Nelle sue varie fasi, l’arte Armorial ha cercato di salvare un passato semplice e incantato di uno stile di vita sertanejo che sembra imporsi all’immaginazione di questi artisti. Tuttavia, essi non hanno mai abdicato ai mezzi moderni e industriali di riproduzione dell’arte per garantire un maggiore successo al coronamento della cultura popolare regionale.
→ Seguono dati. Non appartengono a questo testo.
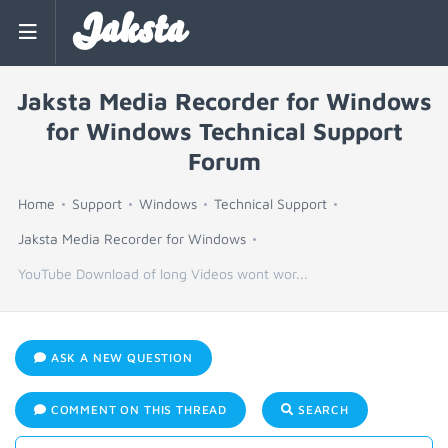
Jaksta
Jaksta Media Recorder for Windows
for Windows Technical Support
Forum
Home
Support
Windows
Technical Support
Jaksta Media Recorder for Windows
YouTube Download of long Videos wont wor...
ASK A NEW QUESTION
COMMENT ON THIS THREAD
SEARCH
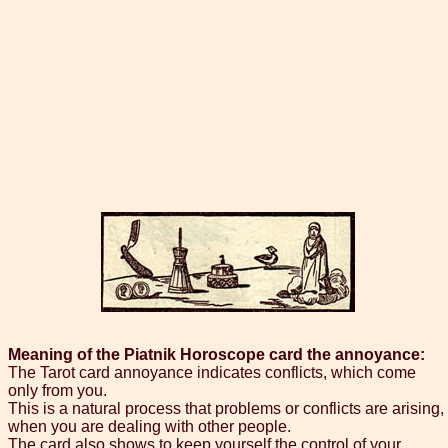
Meaning of the Piatnik Horoscope card the annoyance:
The Tarot card annoyance indicates conflicts, which come
only from you.
This is a natural process that problems or conflicts are arising,
when you are dealing with other people.
The card also shows to keep yourself the control of your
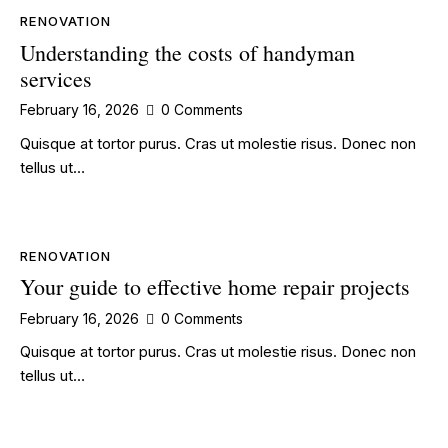
RENOVATION
Understanding the costs of handyman
services
February 16, 2026
0
Comments
Quisque at tortor purus. Cras ut molestie risus. Donec non
tellus ut…
RENOVATION
Your guide to effective home repair projects
February 16, 2026
0
Comments
Quisque at tortor purus. Cras ut molestie risus. Donec non
tellus ut…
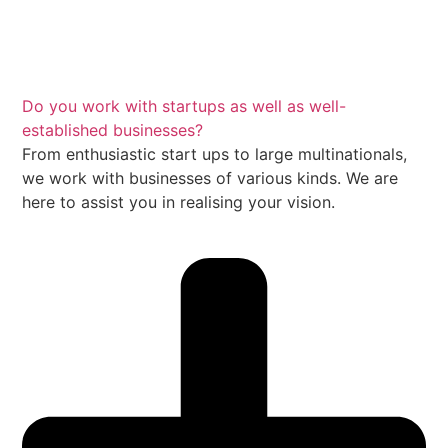
Do you work with startups as well as well-
established businesses?
From enthusiastic start ups to large multinationals,
we work with businesses of various kinds. We are
here to assist you in realising your vision.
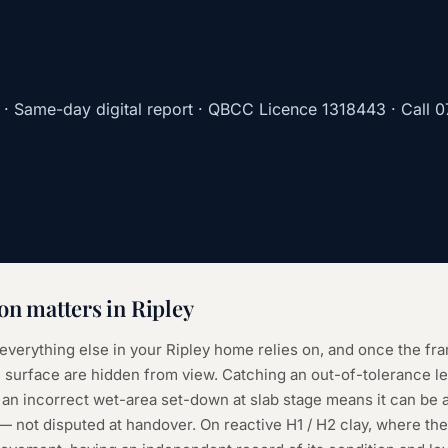
· Same-day digital report · QBCC Licence
1318443
· Call
0
ion
matters in
Ripley
 everything else in your Ripley home relies on, and once the fr
surface are hidden from view. Catching an out-of-tolerance leve
 an incorrect wet-area set-down at slab stage means it can be
e — not disputed at handover. On reactive H1 / H2 clay, where th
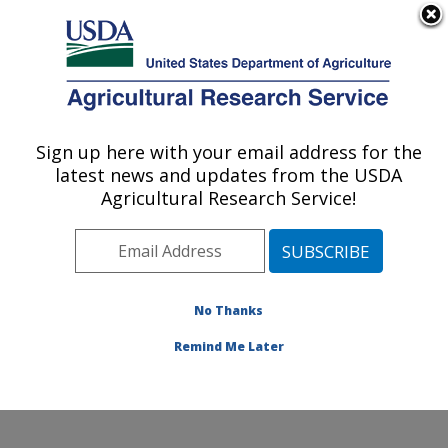
An official website of the United States government
Here's how you know
MENU
Agricultural Research Service
Sign up here with your email address for the
U.S. DEPARTMENT OF AGRICULTURE
latest news and updates from the USDA
Environmentally Integrated Dairy
Agricultural Research Service!
Management Research: Madison, WI
ARS Home
»
Midwest Area
»
Madison, Wisconsin
»
U.S. Dairy Forage Research Center
»
Environmentally
Integrated Dairy Management Research
»
Research
»
No Thanks
Publications at this Location
» Publication #370332
Remind Me Later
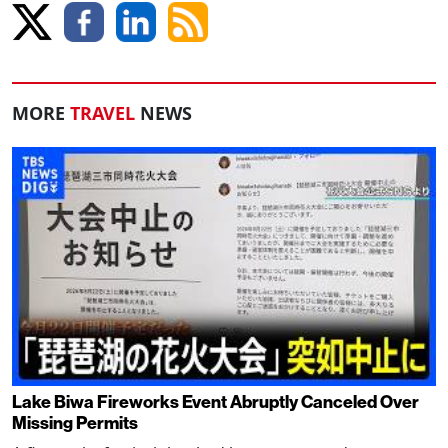
MORE
TRAVEL
NEWS
Lake Biwa Fireworks Event Abruptly Canceled Over
Missing Permits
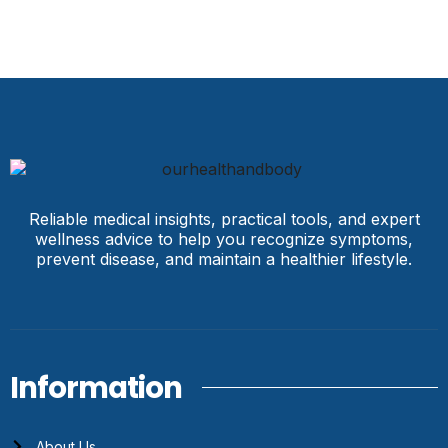
Reliable medical insights, practical tools, and expert
wellness advice to help you recognize symptoms,
prevent disease, and maintain a healthier lifestyle.
Information
About Us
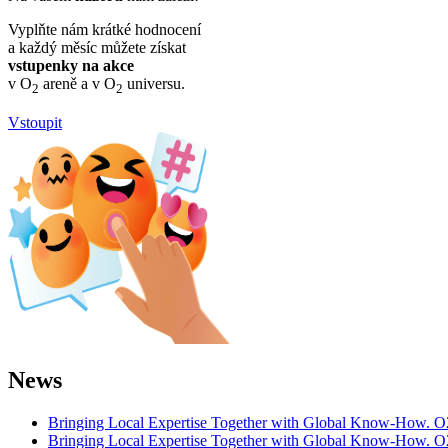
Vyplňte nám krátké hodnocení
a každý měsíc můžete získat
vstupenky na akce
v O
areně a v O
universu.
2
2
Vstoupit
News
Bringing Local Expertise Together with Global Know-How. O
Bringing Local Expertise Together with Global Know-How. O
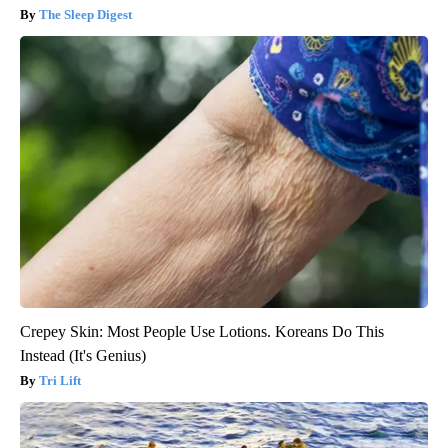
The Sleep Digest
Crepey Skin: Most People Use Lotions. Koreans Do This
Instead (It's Genius)
Tri Lift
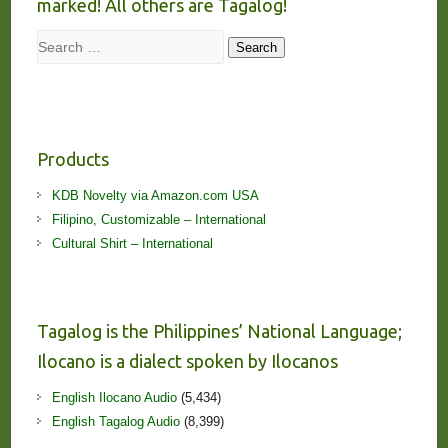
marked! All others are Tagalog!
Search
Search
Products
KDB Novelty via Amazon.com USA
Filipino, Customizable – International
Cultural Shirt – International
Tagalog is the Philippines’ National Language;
Ilocano is a dialect spoken by Ilocanos
English Ilocano Audio
(5,434)
English Tagalog Audio
(8,399)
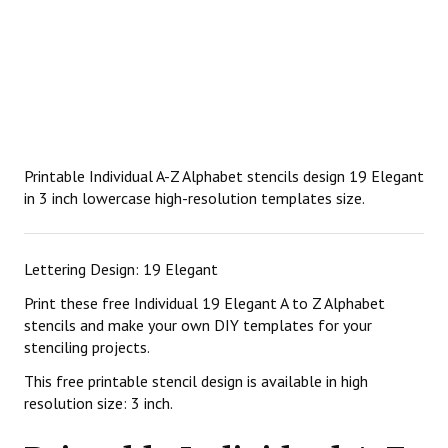
Printable Individual A-Z Alphabet stencils design 19 Elegant
in 3 inch lowercase high-resolution templates size.
Lettering Design: 19 Elegant
Print these free Individual 19 Elegant A to Z Alphabet
stencils and make your own DIY templates for your
stenciling projects.
This free printable stencil design is available in high
resolution size: 3 inch.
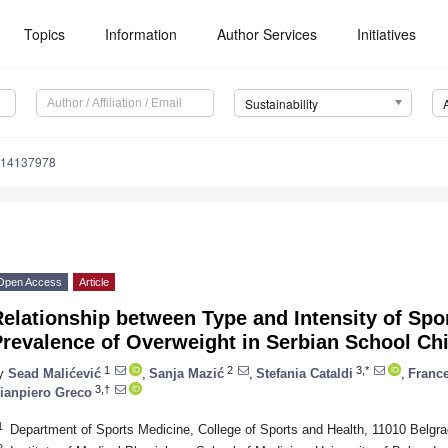
Topics
Information
Author Services
Initiatives
Sustainability
u14137978
Open Access
Article
elationship between Type and Intensity of Spor
revalence of Overweight in Serbian School Ch
1
2
3,*
y
Sead Malićević
,
Sanja Mazić
,
Stefania Cataldi
,
France
3,†
ianpiero Greco
1
Department of Sports Medicine, College of Sports and Health, 11010 Belgra
2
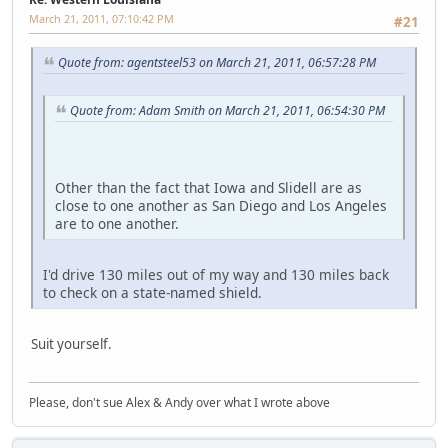
March 21, 2011, 07:10:42 PM
#21
Quote from: agentsteel53 on March 21, 2011, 06:57:28 PM
Quote from: Adam Smith on March 21, 2011, 06:54:30 PM
Other than the fact that Iowa and Slidell are as
close to one another as San Diego and Los Angeles
are to one another.
I'd drive 130 miles out of my way and 130 miles back
to check on a state-named shield.
Suit yourself.
Please, don't sue Alex & Andy over what I wrote above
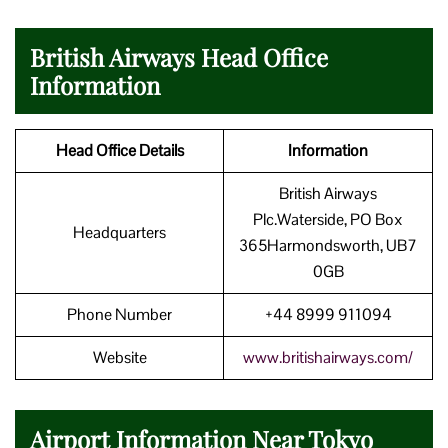
British Airways Head Office
Information
Head Office Details
Information
British Airways
Plc.Waterside, PO Box
Headquarters
365Harmondsworth, UB7
0GB
Phone Number
+44 8999 911094
Website
www.britishairways.com/
Airport Information Near Tokyo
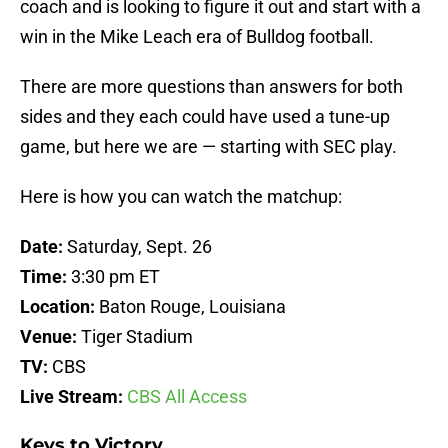
coach and is looking to figure it out and start with a
win in the Mike Leach era of Bulldog football.
There are more questions than answers for both
sides and they each could have used a tune-up
game, but here we are — starting with SEC play.
Here is how you can watch the matchup:
Date:
Saturday, Sept. 26
Time:
3:30 pm ET
Location:
Baton Rouge, Louisiana
Venue:
Tiger Stadium
TV:
CBS
Live Stream:
CBS All Access
Keys to Victory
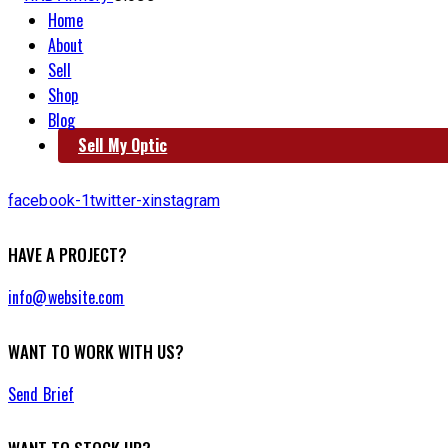
Home
About
Sell
Shop
Blog
Sell My Optic
facebook-1
twitter-x
instagram
HAVE A PROJECT?
info@website.com
WANT TO WORK WITH US?
Send Brief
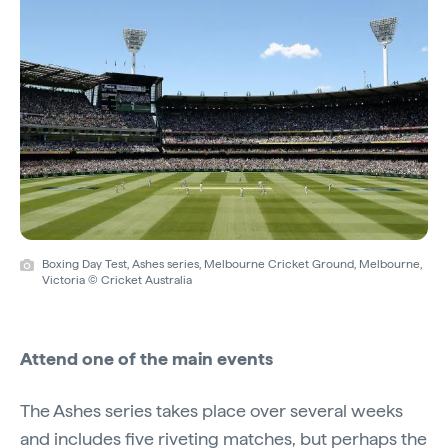
Boxing Day Test, Ashes series, Melbourne Cricket Ground, Melbourne,
Victoria © Cricket Australia
Attend one of the main events
The Ashes series takes place over several weeks
and includes five riveting matches, but perhaps the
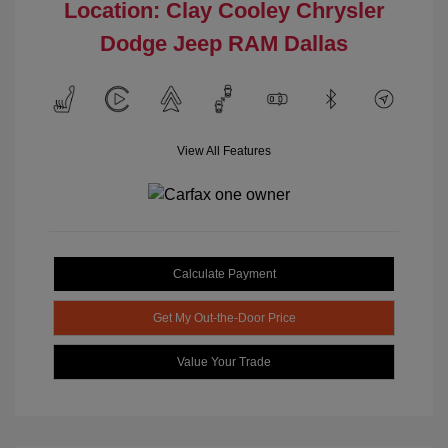
Location: Clay Cooley Chrysler
Dodge Jeep RAM Dallas
View All Features
Calculate Payment
Get My Out-the-Door Price
Value Your Trade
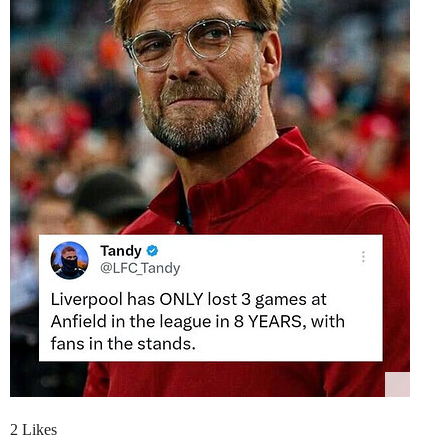
2 Likes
Nella dodicesima sala, i repertori visivi e tecnici di Juraci Dórea (1944), sono in stretto dialogo con l’artigianato e le narrazioni popolari, in un rapporto simbiotico con il paesaggio del Sertão, il retroterra brasiliano. Una delle serie più iconiche, nota come Estandartes do Jacuipe, iniziata nel 1975, vede Dórea appropriarsi delle tecniche di lavorazione del cuoio e di motivi decorativi spesso utilizzati per le selle e l’abbigliamento dei cowboy, ma qui sublimati in oggetti privi di scopi utilitari o pratici. Nello stesso periodo, influenzato anche dalla letteratura brasiliana Cordel, oltre ai dipinti su tela e alle targhe della serie Historia Do Sertão, egli ha realizzato diversi interventi collocando motivi simili direttamente sulle facciate delle case dei villaggi. Attraverso questi gesti, ha messo in discussione la scena artistica contemporanea brasiliana e ha aperto prospettive inedite per quanto riguarda le opere d’arte inserite nel paesaggio. Allo stesso modo, Jose Antonio da Silva (1909-1996) ha iniziato a disegnare, utilizzando materiali come foglie e pezzi di sacchi di caffè o eseguendo lavori direttamente sulla sabbia. Vivendo in un villaggio, da Silva si affidava all’agricoltura di sussistenza e alla caccia/raccolta. Con l’espansione del latifondismo nel corso del XIX e XX secolo, persero gradualmente il loro stile di vita e furono costretti a lavorare nelle grandi tenute. Di conseguenza, la loro cultura è scomparsa. Le sue tele ritraggono il carattere cupo di questi paesaggi rurali.
Nell’ultima sala del percorso espositivo, i sedici disegni della serie It Was Amazon, in diversi strati di linee bianche tracciate su sfondo nero, Jaider Esbell (1979-2021) ritrae la situazione di discrepanza e impoverimento delle popolazioni indigene della foresta amazzonica, nella loro dimensione sociale, politica ed ecologica. Definendo le sue proposte creative come “artivismo”, la sua ricerca combina discussioni intersecanti tra arte, ascendenza, spiritualità, storia e memoria. Spiccano le sue riflessioni sul “txaismo”: un modo di tessere relazioni di affinità in circuiti artistici interculturali con al centro la pratica popolare dei nativi americani. Nel campo della critica decolonialista, la sua traiettoria e la sua ricerca pratica mostrano ciò che di solito viene vissuto a livello prettamente discorsivo.